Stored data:

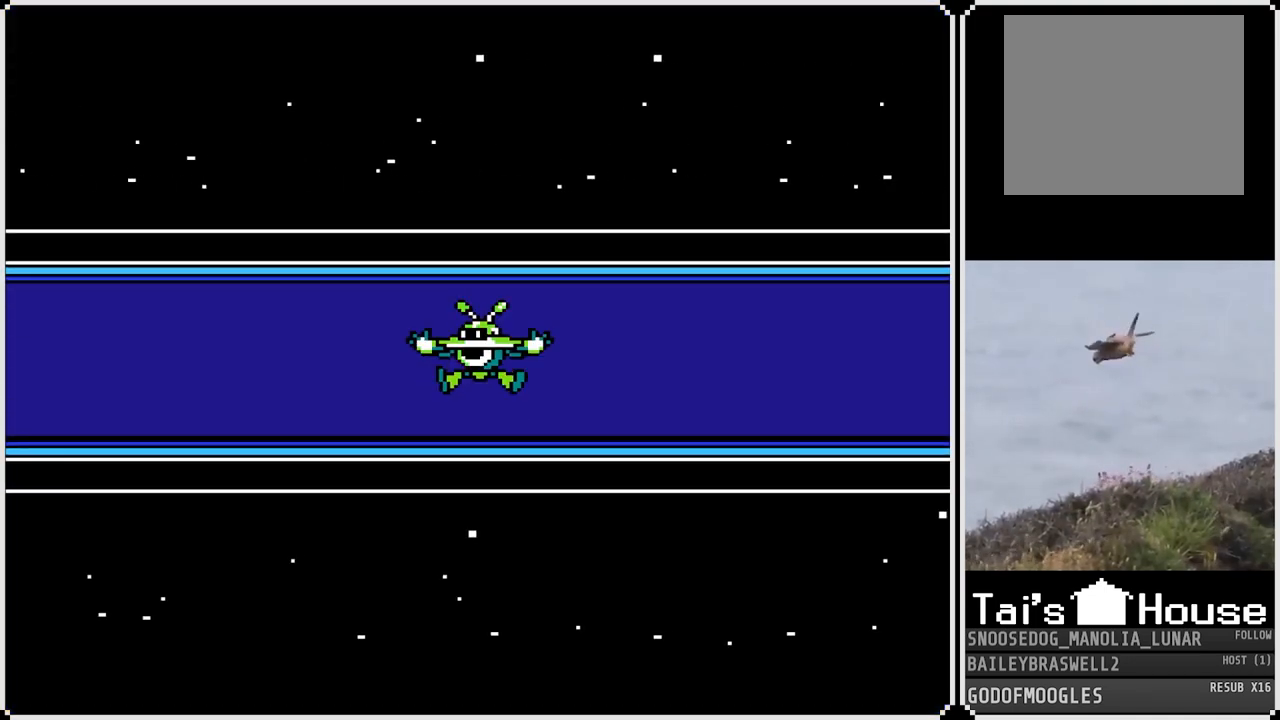
{"buttons": [], "left_stick": "center", "right_stick": "center", "events": [[84, "CROSS", "down"], [234, "CROSS", "up"]]}
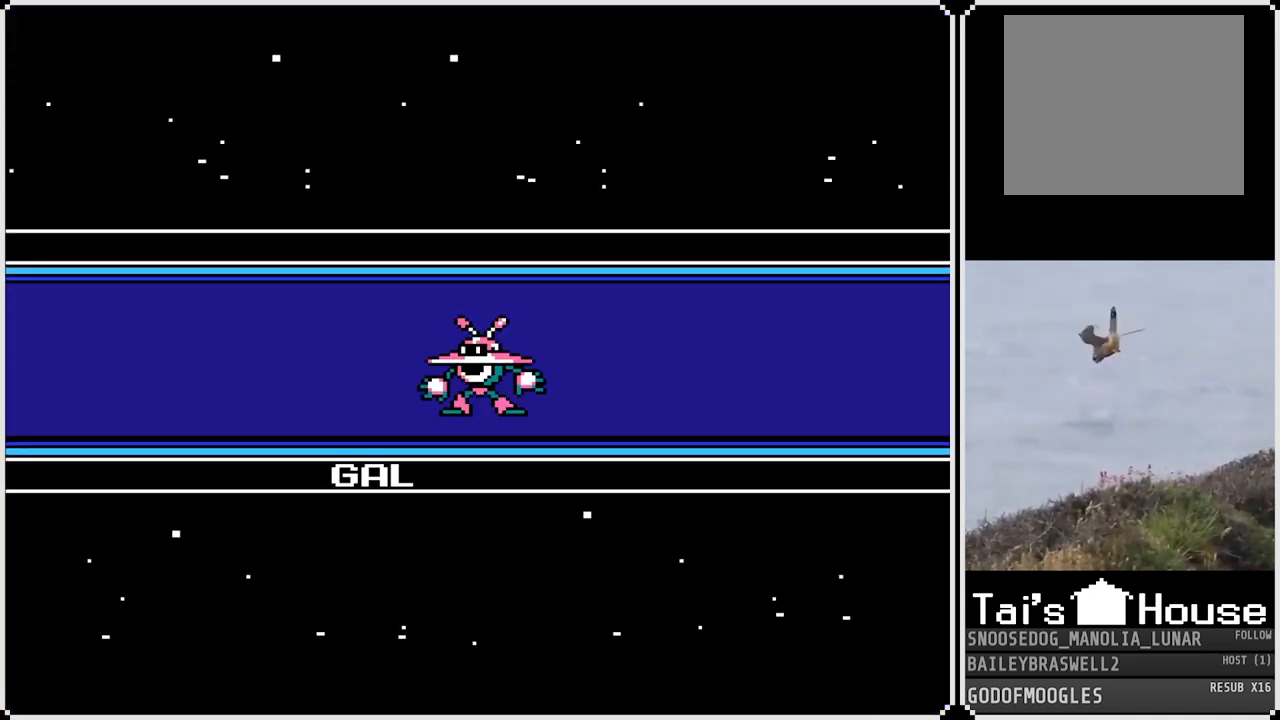
{"buttons": [], "left_stick": "center", "right_stick": "center", "events": []}
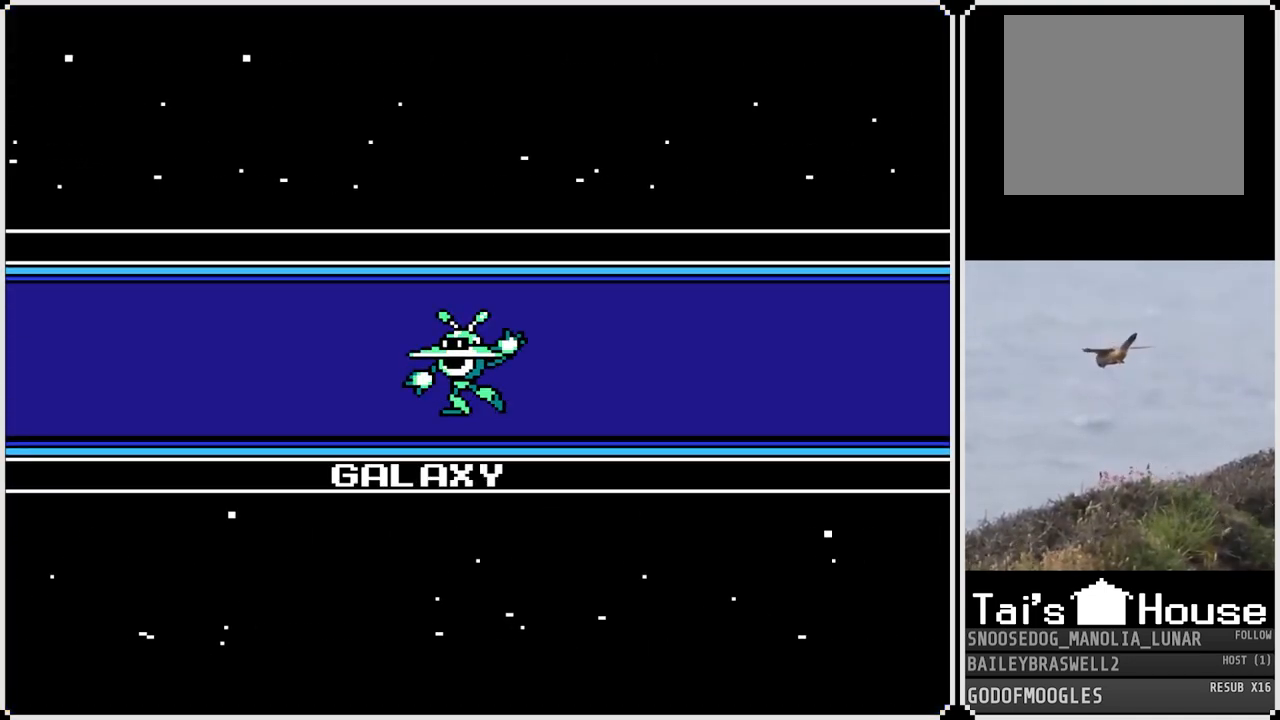
{"buttons": [], "left_stick": "center", "right_stick": "center", "events": []}
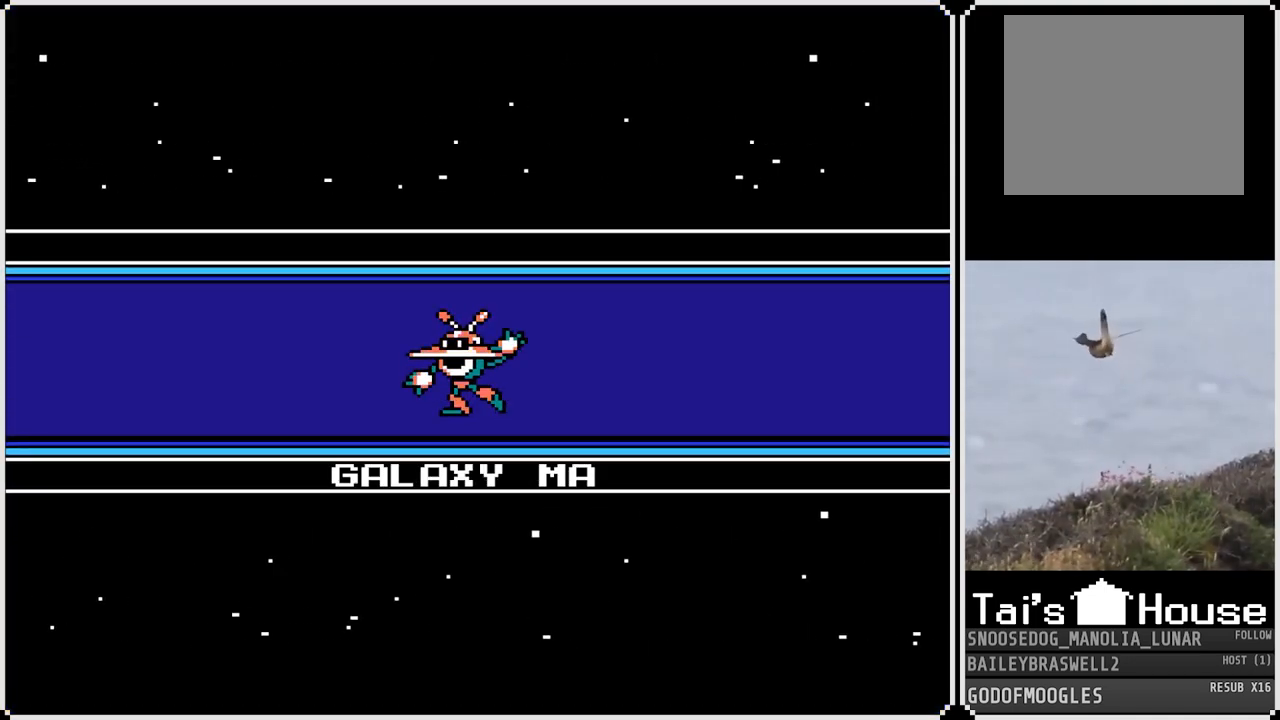
{"buttons": [], "left_stick": "center", "right_stick": "center", "events": []}
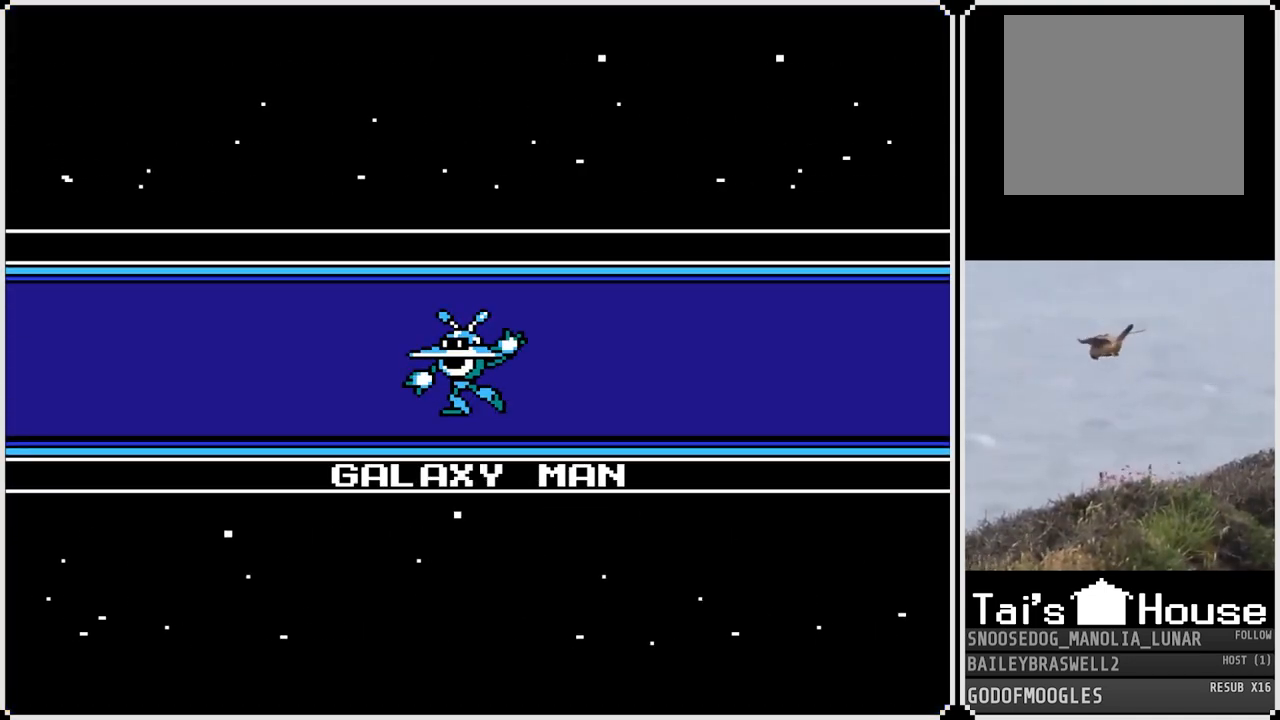
{"buttons": [], "left_stick": "center", "right_stick": "center", "events": []}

=== Activity ===
Write out all the entries word for word, but skip any images.

=== Response to the task ===
{"buttons": [], "left_stick": "center", "right_stick": "center", "events": [[84, "CROSS", "down"], [234, "CROSS", "up"]]}
{"buttons": [], "left_stick": "center", "right_stick": "center", "events": []}
{"buttons": [], "left_stick": "center", "right_stick": "center", "events": []}
{"buttons": [], "left_stick": "center", "right_stick": "center", "events": []}
{"buttons": [], "left_stick": "center", "right_stick": "center", "events": []}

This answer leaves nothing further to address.